Créée dans un état de complète vacuité de l’esprit, dans un souffle, comme un éclair, cette calligraphie – ou Shodo – naît du calme le plus profond. Elle a la force d’une révélation, d’un jaillissement : Hiroshi Mehata plonge à l’intérieur du cœur humain et rend visible dans son oeuvre ce qui est là, caché et enfoui.
Le mouvement en forme de dragon traduit le flux d’énergie – que les anciens sentaient et appelaient « dragon ». Mehata saisit ce même mouvement d’un geste sans contrôle et révèle ainsi la force explosive du moment présent . « En fait, je crée à partir d’un état d’esprit vierge, ce qui accroît la réceptivité de tous les sens. Cela semble une expérience agressive et violente mais c’est au contraire un état mental de très grand calme », explique Mehata.
« Noum » (能夢) est le concept central de son œuvre. Le mot signifie « le bruit d’un épais brouillard » et il symbolise le Chaos que crée notre mémoire et qui provoque des malentendus et de fausses interprétations.
Le « Shadow Noum » – le Shodo – est la traduction de ce que nous avons dans notre cœur, ce qui est invisible mais sur lequel repose chacune des interprétations que nous faisons de la réalité.
Certains l’appellent Kegare※, il est aussi connu sous le nom de « Kami » et de « Kotodama » , qui signifie « pas clair » – une âme impure, des pensées négatives. Pour les Japonais, il est considéré comme la cause de phénomènes naturels, du malheur ou de la mort. Mais en même temps, il peut désigner un état pur, des pensées positives, voire le sens même de l’Univers. Noum évoque soit le propre, le saint, le sacré, soit l’impur, la rancoeur, la méchanceté – Aura ou Esprit, Dieu ou Kegare. L’essence de son énergie est identique, tout comme les deux faces d’une même médaille. Mehata ajoute : « Il n’existe pas d’absolument pur ni d’absolument impur dans le monde. Tout est lié à un certain état d’esprit ». C’est exactement le mouvement de notre esprit, la « coloration » dont nous teintons tout ce que nous voyons : une image de l’état de notre mental.

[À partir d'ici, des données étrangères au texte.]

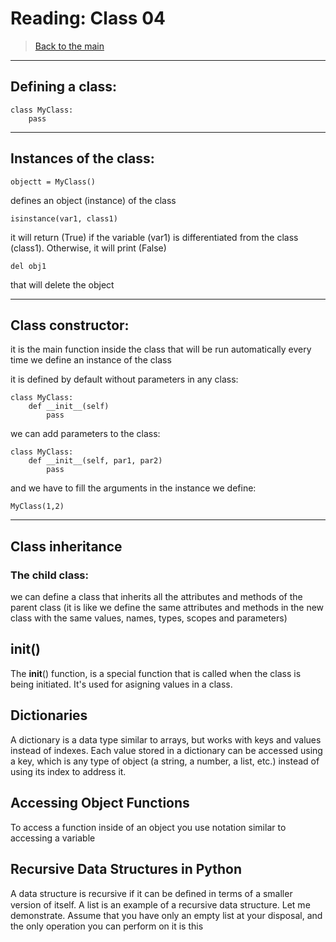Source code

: # Reading: Class 04

> [Back to the main](./README.md)
---

## Defining a class:

    class MyClass:
        pass

---

## Instances of the class:

    objectt = MyClass() 

defines an object (instance) of the class

    isinstance(var1, class1) 

it will return (True) if the variable (var1) is differentiated from the class (class1). Otherwise, it will print (False)

    del obj1

that will delete the object  

---

## Class constructor:

it is the main function inside the class that will be run automatically every time we define an instance of the class

it is defined by default without parameters in any class:

    class MyClass:
        def __init__(self)
            pass

we can add parameters to the class:

    class MyClass:
        def __init__(self, par1, par2)
            pass

and we have to fill the arguments in the instance we define:

    MyClass(1,2)

---
## Class inheritance

### The child class: 

we can define a class that inherits all the attributes and methods of the parent class (it is like we define the same attributes and methods in the new class with the same values, names, types, scopes and parameters)
 

## init()
The __init__() function, is a special function that is called when the class is being initiated. It's used for asigning values in a class.

## Dictionaries
A dictionary is a data type similar to arrays, but works with keys and values instead of indexes. Each value stored in a dictionary can be accessed using a key, which is any type of object (a string, a number, a list, etc.) instead of using its index to address it.

## Accessing Object Functions
To access a function inside of an object you use notation similar to accessing a variable

## Recursive Data Structures in Python
A data structure is recursive if it can be deﬁned in terms of a smaller version of itself. A list is an example of a recursive data structure. Let me demonstrate. Assume that you have only an empty list at your disposal, and the only operation you can perform on it is this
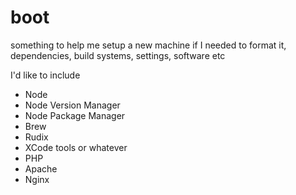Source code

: # boot
something to help me setup a new machine if I needed to format it, dependencies, build systems, settings, software etc

I'd like to include

- Node
- Node Version Manager
- Node Package Manager
- Brew
- Rudix
- XCode tools or whatever
- PHP
- Apache
- Nginx
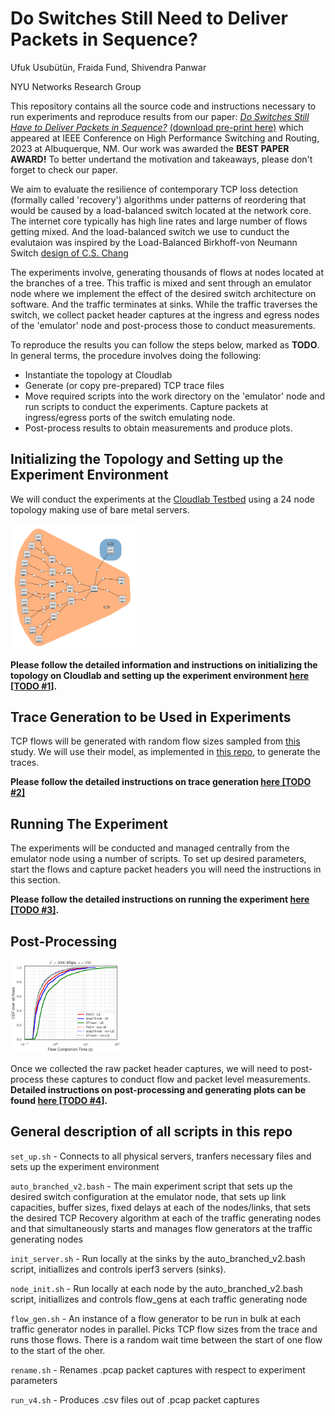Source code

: # Do Switches Still Need to Deliver Packets in Sequence?

Ufuk Usubütün, Fraida Fund, Shivendra Panwar

NYU Networks Research Group

This repository contains all the source code and instructions necessary to run experiments and reproduce results from our paper: [*Do Switches Still Have to Deliver Packets in Sequence?*](https://ieeexplore.ieee.org/abstract/document/10147992) [(download pre-print here)](https://ufukusubutun.github.io/assets/pdf/ReorderingSwitch.pdf) which appeared at IEEE Conference on High Performance Switching and Routing, 2023 at Albuquerque, NM. Our work was awarded the **BEST PAPER AWARD!** To better undertand the motivation and takeaways, please don't forget to check our paper.

We aim to evaluate the resilience of contemporary TCP loss detection (formally called 'recovery') algorithms under patterns of reordering that would be caused by a load-balanced switch located at the network core. The internet core typically has high line rates and large number of flows getting mixed. And the load-balanced switch we use to cunduct the evalutaion was inspired by the Load-Balanced Birkhoff-von Neumann Switch [design of C.S. Chang](https://web.stanford.edu/class/ee384y/Handouts/BVN-Switches-Chang.pdf)

The experiments involve, generating thousands of flows at nodes located at the branches of a tree. This traffic is mixed and sent through an emulator node where we implement the effect of the desired switch architecture on software. And the traffic terminates at sinks. While the traffic traverses the switch, we collect packet header captures at the ingress and egress nodes of the 'emulator' node and post-process those to conduct measurements.

To reproduce the results you can follow the steps below, marked as **TODO**. In general terms, the procedure involves doing the following:

* Instantiate the topology at Cloudlab
* Generate (or copy pre-prepared) TCP trace files
* Move required scripts into the work directory on the 'emulator' node and run scripts to conduct the experiments. Capture packets at ingress/egress ports of the switch emulating node.
* Post-process results to obtain measurements and produce plots.


## Initializing the Topology and Setting up the Experiment Environment

We will conduct the experiments at the [Cloudlab Testbed](https://www.cloudlab.us/) using a 24 node topology making use of bare metal servers. 

<img src="https://github.com/ufukusubutun/Reordering_Switch/blob/main/docs/topo.png"  width="40%" >

**Please follow the detailed information and instructions on initializing the topology on Cloudlab and setting up the experiment environment [here [TODO #1]](https://github.com/ufukusubutun/Reordering_Switch/blob/main/docs/topology.md#initializing-the-topology-and-setting-up-the-experiment-environment).**


## Trace Generation to be Used in Experiments

TCP flows will be generated with random flow sizes sampled from [this](https://arxiv.org/abs/1809.03486) study. We will use their model, as implemented in [this repo](https://github.com/piotrjurkiewicz/flow-models), to generate the traces.

**Please follow the detailed instructions on trace generation [here [TODO #2]](https://github.com/ufukusubutun/Reordering_Switch/blob/main/docs/trace_gen.md#trace-generation-to-be-used-in-experiments)**

## Running The Experiment

The experiments will be conducted and managed centrally from the emulator node using a number of scripts. To set up desired parameters, start the flows and capture packet headers you will need the instructions in this section.

**Please follow the detailed instructions on running the experiment [here [TODO #3]](https://github.com/ufukusubutun/Reordering_Switch/blob/main/docs/exp_run.md#running-the-experiment).**


## Post-Processing

<img src="https://github.com/ufukusubutun/Reordering_Switch/blob/main/docs/plot.png"  width="35%" >

Once we collected the raw packet header captures, we will need to post-process these captures to conduct flow and packet level measurements. **Detailed instructions on post-processing and generating plots can be found [here [TODO #4]](https://github.com/ufukusubutun/Reordering_Switch/blob/main/docs/post_p.md#post-processing).**

## General description of all scripts in this repo

`set_up.sh` - Connects to all physical servers, tranfers necessary files and sets up the experiment environment

`auto_branched_v2.bash` - The main experiment script that sets up the desired switch configuration at the emulator node, that sets up link capacities, buffer sizes, fixed delays at each of the nodes/links, that sets the desired TCP Recovery algorithm at each of the traffic generating nodes and that simultaneously starts and manages flow generators at the traffic generating nodes

`init_server.sh` - Run locally at the sinks by the auto_branched_v2.bash script, initiallizes and controls iperf3 servers (sinks).

`node_init.sh` - Run locally at each node by the auto_branched_v2.bash script, initiallizes and controls flow_gens at each traffic generating node

`flow_gen.sh` - An instance of a flow generator to be run in bulk at each traffic generator nodes in parallel. Picks TCP flow sizes from the trace and runs those flows. There is a random wait time between the start of one flow to the start of the oher.

`rename.sh` - Renames .pcap packet captures with respect to experiment parameters

`run_v4.sh` - Produces .csv files out of .pcap packet captures

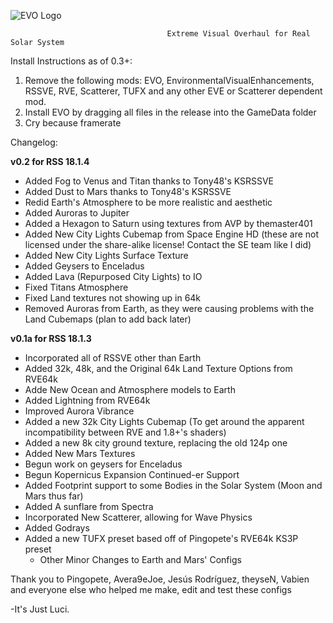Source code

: ![EVO Logo](https://i.imgur.com/n3Rpzy9.png)

                                       Extreme Visual Overhaul for Real Solar System 

Install Instructions as of 0.3+:
1. Remove the following mods: EVO, EnvironmentalVisualEnhancements, RSSVE, RVE, Scatterer, TUFX and any other EVE or Scatterer dependent mod.
2. Install EVO by dragging all files in the release into the GameData folder
3. Cry because framerate

Changelog:

  **v0.2 for RSS 18.1.4**

  * Added Fog to Venus and Titan thanks to Tony48's KSRSSVE
  * Added Dust to Mars thanks to Tony48's KSRSSVE
  * Redid Earth's Atmosphere to be more realistic and aesthetic
  * Added Auroras to Jupiter
  * Added a Hexagon to Saturn using textures from AVP by themaster401
  * Added New City Lights Cubemap from Space Engine HD (these are not licensed under the share-alike license! Contact the SE team like I did)
  * Added New City Lights Surface Texture
  * Added Geysers to Enceladus
  * Added Lava (Repurposed City Lights) to IO
  * Fixed Titans Atmosphere
  * Fixed Land textures not showing up in 64k
  * Removed Auroras from Earth, as they were causing problems with the Land Cubemaps (plan to add back later)

  **v0.1a for RSS 18.1.3**

  * Incorporated all of RSSVE other than Earth
  * Added 32k, 48k, and the Original 64k Land Texture Options from RVE64k
  * Adde New Ocean and Atmosphere models to Earth
  * Added Lightning from RVE64k
  * Improved Aurora Vibrance
  * Added a new 32k City Lights Cubemap (To get around the apparent incompatibility between RVE and 1.8+'s shaders)
  * Added a new 8k city ground texture, replacing the old 124p one
  * Added New Mars Textures
  * Begun work on geysers for Enceladus
  * Begun Kopernicus Expansion Continued-er Support
  * Added Footprint support to some Bodies in the Solar System (Moon and Mars thus far)	
  * Added A sunflare from Spectra
  * Incorporated New Scatterer, allowing for Wave Physics
  * Added Godrays
  * Added a new TUFX preset based off of Pingopete's RVE64k KS3P preset
    * Other Minor Changes to Earth and Mars' Configs






Thank you to Pingopete, Avera9eJoe, Jesús Rodríguez, theyseN, Vabien and everyone else who helped me make, edit and test these configs


-It's Just Luci.
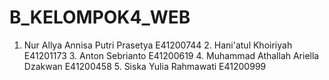 # B_KELOMPOK4_WEB
1. Nur Allya Annisa Putri Prasetya E41200744 2. Hani'atul Khoiriyah E41201173 3. Anton Sebrianto E41200619 4. Muhammad Athallah Ariella Dzakwan E41200458 5. Siska Yulia Rahmawati E41200999
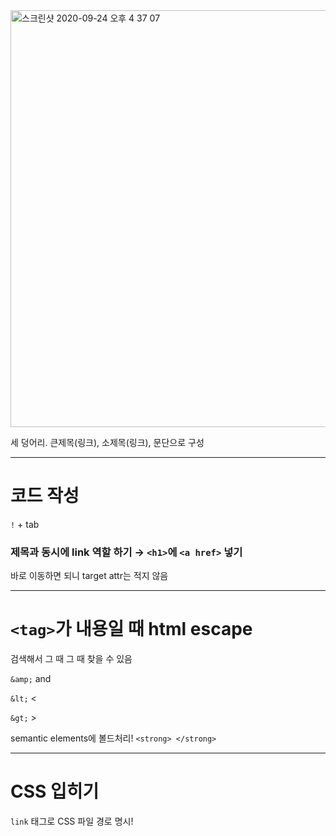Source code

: 
<img width="667" alt="스크린샷 2020-09-24 오후 4 37 07" src="https://user-images.githubusercontent.com/45806836/94115077-3239ac00-fe84-11ea-8896-d6efaad30ef9.png">


세 덩어리. 큰제목(링크), 소제목(링크), 문단으로 구성 

---

# 코드 작성

`!` + tab

### 제목과 동시에 link 역할 하기 → `<h1>`에 `<a href>` 넣기

바로 이동하면 되니 target attr는 적지 않음

---

# `<tag>`가 내용일 때 html escape

검색해서 그 때 그 때 찾을 수 있음

`&amp;` and

`&lt;` <

`&gt;` >


semantic elements에 볼드처리! `<strong> </strong>`

---

# CSS 입히기

`link` 태그로 CSS 파일 경로 명시!
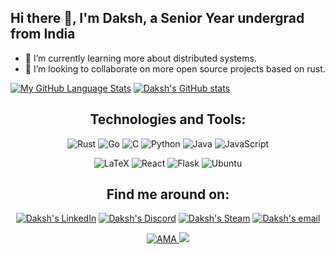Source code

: ## Hi there 👋, I'm Daksh, a Senior Year undergrad from India

<!--
**dak-x/dak-x** is a ✨ _special_ ✨ repository because its `README.md` (this file) appears on your GitHub profile.
-->

- 🌱 I’m currently learning more about distributed systems.
- 👯 I’m looking to collaborate on more open source projects based on rust. 
  

[![My GitHub Language Stats](https://github-readme-stats.vercel.app/api/top-langs/?username=dak-x&theme=onedark&hide=css,html&layout=compact&border_radius=10&langs_count=4&exclude_repo=cp-templates)]()
[![Daksh's GitHub stats](https://github-readme-stats.vercel.app/api?username=dak-x&theme=onedark&show_icons=true&border_radius=10&hide=issues,prs)]()


<div align="center">

## Technologies and Tools:

![Rust](https://img.shields.io/badge/rust-%23000000.svg?style=for-the-badge&logo=rust&logoColor=white&color=red)
![Go](https://img.shields.io/badge/Go-00ADD8?style=for-the-badge&logo=go&logoColor=white)
![C](https://img.shields.io/badge/c-%2300599C.svg?style=for-the-badge&logo=c&logoColor=white)
![Python](https://img.shields.io/badge/Python-14354C?style=for-the-badge&logo=python&logoColor=white)
![Java](https://img.shields.io/badge/Java-ED8B00?style=for-the-badge&logo=java&logoColor=white)
![JavaScript](https://img.shields.io/badge/javascript-%23323330.svg?style=for-the-badge&logo=javascript&logoColor=%23F7DF1E)

<!-- <div align="center"> -->

![LaTeX](https://img.shields.io/badge/latex-%23008080.svg?style=for-the-badge&logo=latex&logoColor=white)
![React](https://img.shields.io/badge/react-%2320232a.svg?style=for-the-badge&logo=react&logoColor=%2361DAFB)
![Flask](https://img.shields.io/badge/flask-%23000.svg?style=for-the-badge&logo=flask&logoColor=white)
![Ubuntu](https://img.shields.io/badge/Ubuntu-E95420?style=for-the-badge&logo=ubuntu&logoColor=white)

<!-- </div> -->

## Find me around on:
<a href="https://linkedin.com/in/dak-x"><img alt="Daksh's LinkedIn" src="https://img.shields.io/badge/LinkedIn-0077B5?style=for-the-badge&logo=linkedin&logoColor=white" ></a>
<a href= ""> <img alt="Daksh's Discord" src="https://img.shields.io/badge/Discord-7289DA?style=for-the-badge&logo=discord&logoColor=white"></a>
<a href="https://steamcommunity.com/id/daksh879/"> <img alt="Daksh's Steam" src="https://img.shields.io/badge/Steam-000000?style=for-the-badge&logo=steam&logoColor=white"></a>
<a href="mailto: dak-x@outlook.com"> <img alt="Daksh's email" src="https://img.shields.io/badge/Microsoft_Outlook-0078D4?style=for-the-badge&logo=microsoft-outlook&logoColor=white"> </a>



<a href="https://github.com/dak-x/dak-x/issues"> <img alt="AMA" src="https://img.shields.io/badge/Ask%20me-anything-1abc9c.svg"> </a> ![](https://komarev.com/ghpvc/?username=dak-x&style=flat-square&label=Profile+Views&color=red) 
</div>
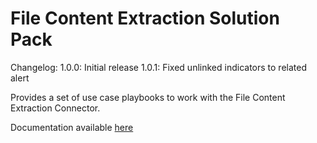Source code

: # File Content Extraction Solution Pack

Changelog:
1.0.0: Initial release
1.0.1: Fixed unlinked indicators to related alert

Provides a set of use case playbooks to work with the File Content Extraction Connector.

Documentation available [here](docs/README.md)
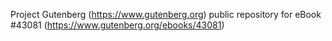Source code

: Project Gutenberg (https://www.gutenberg.org) public repository for eBook #43081 (https://www.gutenberg.org/ebooks/43081)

« La poursuite et l’expression de l’essence des malentendus vécus par les gens constitue le principal intérêt autour duquel tourne ma création », déclare Hiroshi.« Pour moi, l’essence du malentendu est une image (la fausse impression, personnelle et générale, que les gens ont sur ce qui les entoure) qui est attachée à tout ». La réalité n’est pas perçue telle qu’elle est, mais vue à travers cette « coloration » créée par une connaissance accumulée et stockée dans notre esprit et dans notre mémoire. A grande vitesse, ces informations en chaînes se combinent de façon infinie et forment des images : images de soi, images de la réalité, images de tout ce qui nous entoure. « Noum » est ce qui symbolise le bruit chaotique né de la chaîne de ces images qui se répandent comme du brouillard. Des modèles culturels et des croyances de toutes sortes ont été stockés dans la mémoire des gens depuis longtemps, de sorte que ces informations sont pour la plupart inconscientes depuis l’origine. Hiroshi Mehata, à travers son art, rend visibles ces mécanismes dont Peter Ralson, maître en art martial et en développement intérieur, dirait qu’ils nous « tiennent éloignés de l’origine de notre être » (Le Livre du Non Savoir, The Book of Not Knowing, North Atlantic Book, Californie, 2010 , p.150).
En donnant la version visuelle de ce qui est en fait du bruit ou une altération de la réalité, l’artiste invite à jouer la musique de ce qui est à l’intérieur de cette zone de stockage inconscient. Mehata le présente ainsi : « Je souhaite que les gens interagissent avec ce qui est stocké dans leur propre esprit en communiquant avec leurs émotions intérieures par l’entremise de mes oeuvres ». « Noum » d’Hiroshi Mehata est la traduction visuelle de débris sonores, la facette visible d’un concept artistique plus large. L’artiste tente de libérer l’expérience synesthésique que chaque individu peut faire et de donner à cette musique intérieure une expression visible.
D’une certaine façon, ce Shodo est une musique rendue visuelle et un tableau de l’altération inévitable du réel que notre esprit crée.